===== Excerpted text

As the Dow Jones Industrial Average (DJIA) dipped to less than 8,000 points in the wake of Geithner's TARP II announcement on Feb. 10, CNBC contributor and UC-Irvine Professor of Economics and Public Policy Peter Navarro warned that it's the sign of a new floor for stock market index. He predicted the Dow to go to 6,000 on CNBC's Feb. 13 "Squawk on the Street." 

"We got the market top in November 2007 at about 14,000 on the Dow," Navarro explained to co-host Mark Haines. "And we went down to 8,000 over the course of the year. We've been in this sideways pattern since until recently at 8,000. We put the fiscal stimulus in place. We put the bank bailout in place. The market says we don't like it. We break that critical support level."

In a follow-up interview with the Business & Media Institute, Navarro explained why the stimulus would not work - it would either fail due to lack of short-term stimulus or over-stimulate the economy in the long run, which would bind too much of the economy up in the government sector.

"There are two problems with the fiscal stimulus that could derail the economy," Navarro explained. "One is that it simply doesn't work. And the issue there, I think, one of the legitimate criticisms in the stimulus is that it really is not all that focused on short-term stimulus - that much of what it will do will take time that we don't really have right now."

Should it stimulate the economy for too long, it would drive up interest rates and therefore freeze up credit even more, prolonging a recession.

"The second part of it is that it's kind of a bookend's concern is that it may work too well and for too long, in which case the likely result will be a combination of inflation and higher interest rates, that then again choke the recovery off," Navarro said. "And that has to do with just the simple matter of how it's financed."

According to Navarro, to finance a budget deficit of this magnitude, you would have to sell bonds to the private market, which drives interest rates. Or print money, which would happen because the Federal Reserve, instead of the public, would buy Treasury bonds and that would force the Fed to create bank reserves to pay for it, which essentially increases the money supply and causes inflation.

==========
===== Data provided

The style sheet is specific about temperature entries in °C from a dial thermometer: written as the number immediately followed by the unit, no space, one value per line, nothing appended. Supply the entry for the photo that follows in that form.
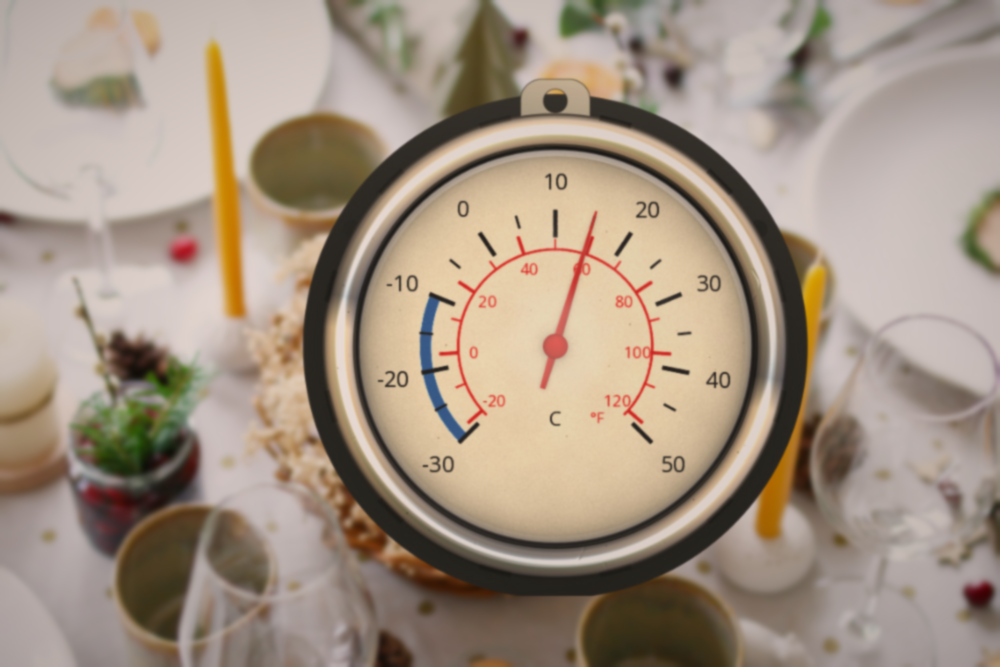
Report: 15°C
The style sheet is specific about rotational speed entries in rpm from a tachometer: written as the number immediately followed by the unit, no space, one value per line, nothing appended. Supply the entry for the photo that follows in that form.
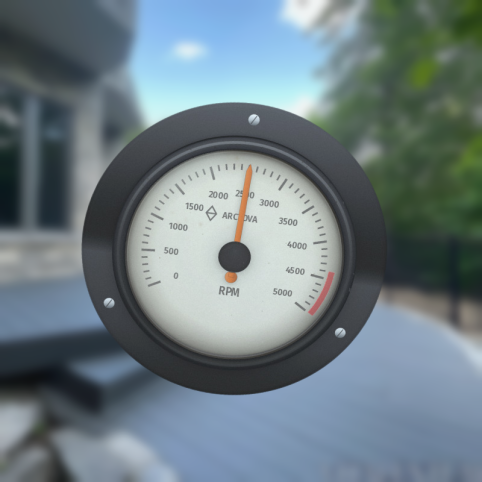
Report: 2500rpm
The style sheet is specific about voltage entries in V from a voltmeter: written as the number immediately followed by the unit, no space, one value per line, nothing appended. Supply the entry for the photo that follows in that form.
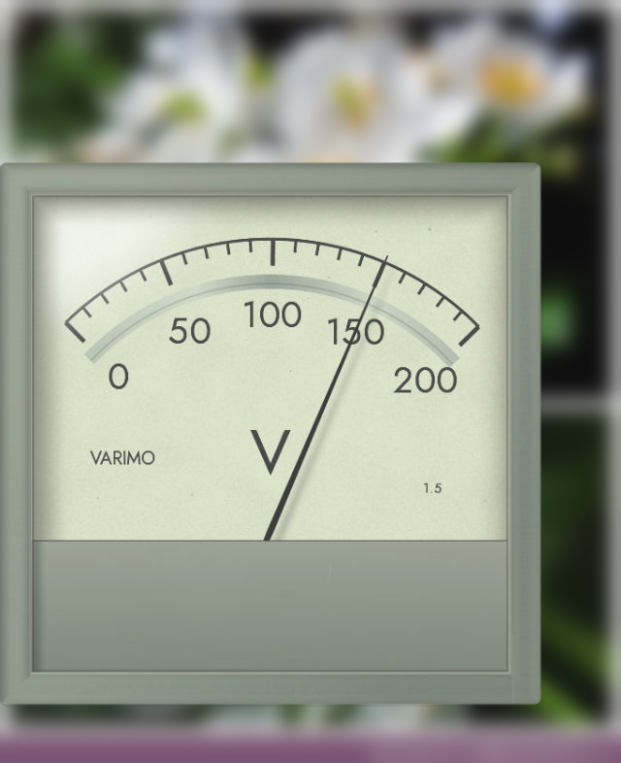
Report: 150V
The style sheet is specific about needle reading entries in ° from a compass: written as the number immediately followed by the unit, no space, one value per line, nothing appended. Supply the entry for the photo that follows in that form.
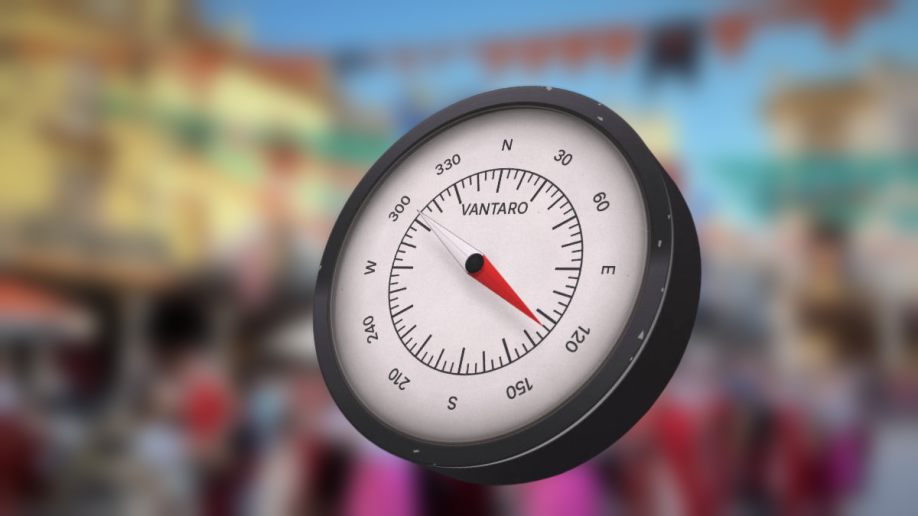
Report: 125°
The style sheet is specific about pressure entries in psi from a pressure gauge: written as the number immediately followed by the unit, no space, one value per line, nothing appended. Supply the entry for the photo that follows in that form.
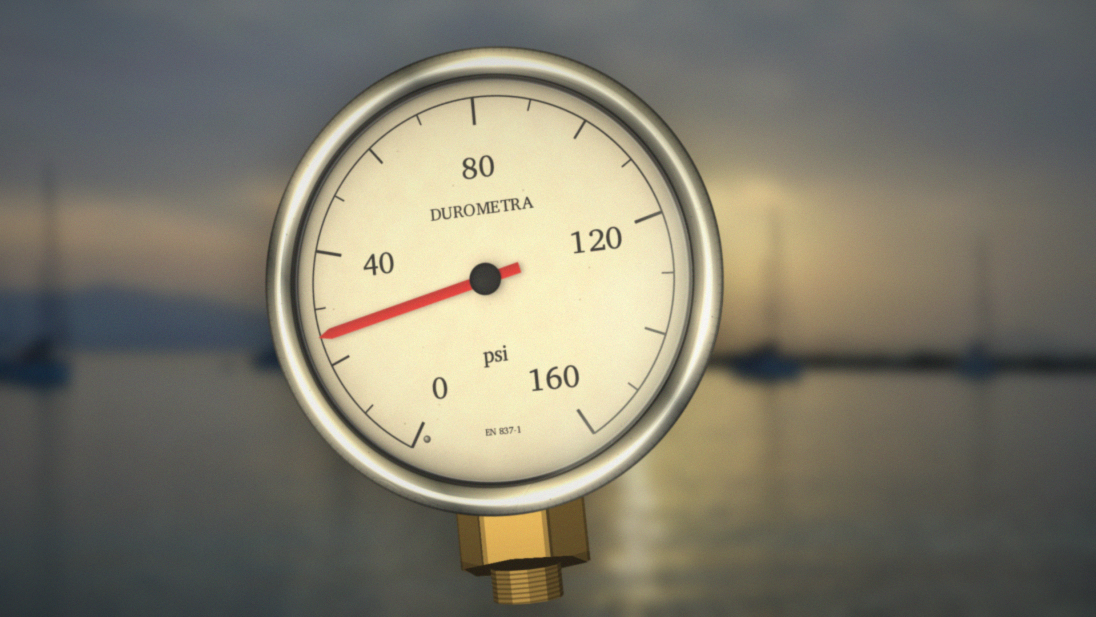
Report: 25psi
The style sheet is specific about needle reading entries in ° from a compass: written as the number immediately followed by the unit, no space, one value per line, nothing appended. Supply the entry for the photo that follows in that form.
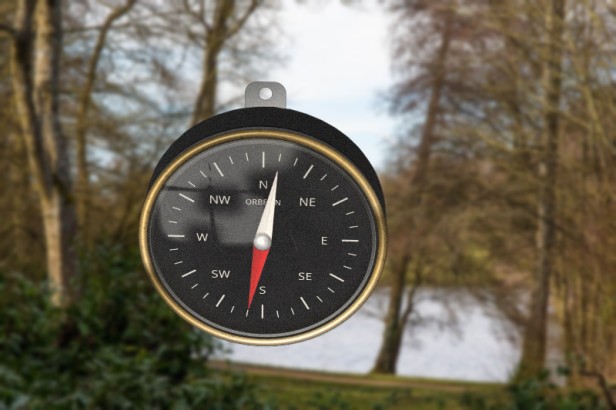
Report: 190°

==========

Exercise :: Reproduce the passage about Peter Navarro's Dow forecast word for word, from "Should it stimulate" up to and including "and causes inflation.".

Response to this exercise ::
Should it stimulate the economy for too long, it would drive up interest rates and therefore freeze up credit even more, prolonging a recession.

"The second part of it is that it's kind of a bookend's concern is that it may work too well and for too long, in which case the likely result will be a combination of inflation and higher interest rates, that then again choke the recovery off," Navarro said. "And that has to do with just the simple matter of how it's financed."

According to Navarro, to finance a budget deficit of this magnitude, you would have to sell bonds to the private market, which drives interest rates. Or print money, which would happen because the Federal Reserve, instead of the public, would buy Treasury bonds and that would force the Fed to create bank reserves to pay for it, which essentially increases the money supply and causes inflation.